An ob-gyn is well-trained in diagnosing and treating pelvic pain. If it’s out of their field of study, ob-gyns can refer you to another specialist.

What should I do if I think I’ve been exposed to STI?

Don’t hesitate to talk to your ob-gyn if there’s a possibility that you’ve been exposed to sexually transmitted infection (STI). If left untreated, these can lead to serious health problems like a pelvic inflammatory disease or even cancer.

Moreover, some forms of STI don’t have any noticeable symptoms, so it’s better to get tested if you’re sexually active or have more than one partner.

The tests you will undergo will depend on you and your partner’s sexual history. The key is to be honest when talking to your doctor so that they can come up with an accurate diagnosis and effective treatment.

Pregnancy

Another major aspect of most women’s reproductive health is pregnancy. Below are the common queries you may ask your doctor before, during, and after gestation:

How do I know if I’m pregnant?

Besides availing of maternity services, you can check if you’re pregnant using a pregnancy testing kit available in pharmacies and drugstores.

Also, watch out for a couple of signs and symptoms that could point to pregnancy, including:

  • A missed period
  • Needing to urinate more
  • Tender and swollen breasts
  • Fatigue
  • Morning sickness (nausea)

Take note that these symptoms don’t always manifest in all pregnancies. 

Some women feel no symptoms at all, which is why doctors recommend taking a pregnancy test that measures the hormone human chorionic gonadotropin (hCG) around three to four weeks from the first day of your previous period.
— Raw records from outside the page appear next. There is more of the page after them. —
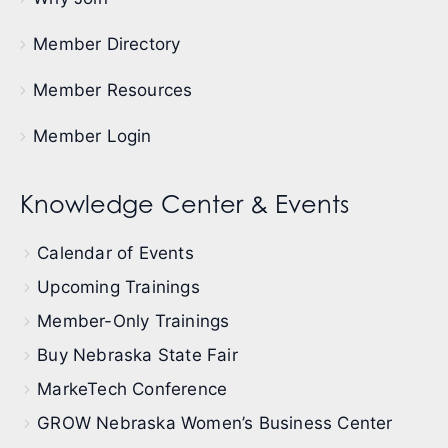
Member Directory
Member Resources
Member Login
Knowledge Center & Events
Calendar of Events
Upcoming Trainings
Member-Only Trainings
Buy Nebraska State Fair
MarkeTech Conference
GROW Nebraska Women’s Business Center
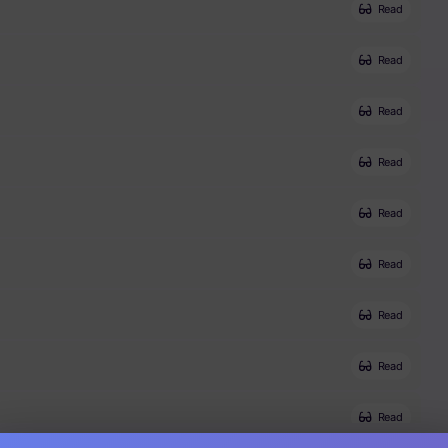
Read
Read
Read
Read
Read
Read
Read
Read
Read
Do I need to change my diet during pregnancy?

During pregnancy, your ob-gyn will recommend more variety in the food you consume, especially fruits, vegetables, whole grains, lean meats, and unsaturated fats. You may also be asked to take prenatal vitamins to give your body a boost of nutrients needed for nurturing a baby in your womb.

There are also some foods that must be avoided, including:

  • Unpasteurised dairy products
  • Soft cheeses that don’t indicate they are made from pasteurised milk
  • Raw sprouts
  • Refrigerated smoked seafood that hasn’t been cooked
  • Raw or uncooked eggs, meat, fish, and poultry

Avoiding these foods reduces your chances of exposure to food-borne illnesses while pregnant, keeping both you and your baby safe.

Your ob-gyn can provide specific dietary recommendations tailored to your needs.

How can I determine my due date?

Many apps and tools are available for calculating a pregnant woman’s due date, but they follow the same basic principle doctors use.

To know your due date, you need to count 38 to 40 weeks from the date of conception. That is roughly 280 days from the first day of your last menstrual period (LMP).

You can also subtract three months from your LMP, then add seven days to the result. This will go the other way of the calendar, which is a shorter route if you count approximately nine months from the LMP.

For example, if your LMP was on April 11, counting back three months leaves you on January 11. Add seven days more, and you get January 18 as your due date.

Is it safe to travel during pregnancy?

It depends.

Some pregnant women are okay to drive throughout their pregnancies, provided that they wear their seatbelts. Some also fly until the third trimester or up to 37 weeks through gestation (which is what most airlines permit).

However, some pregnancies require bed rest, so it’s best to talk to your ob-gyn first before going on long trips. Your healthcare provider can also offer sound advice on safety measures while travelling.

Just Ask to Know

Asking your ob-gyn questions directly is the best way to know the answers to your concerns about reproductive health. 

Make a list of the questions you want to ask on your next visit to your doctor. This way, they can advise you on ways to keep yourself fit and healthy.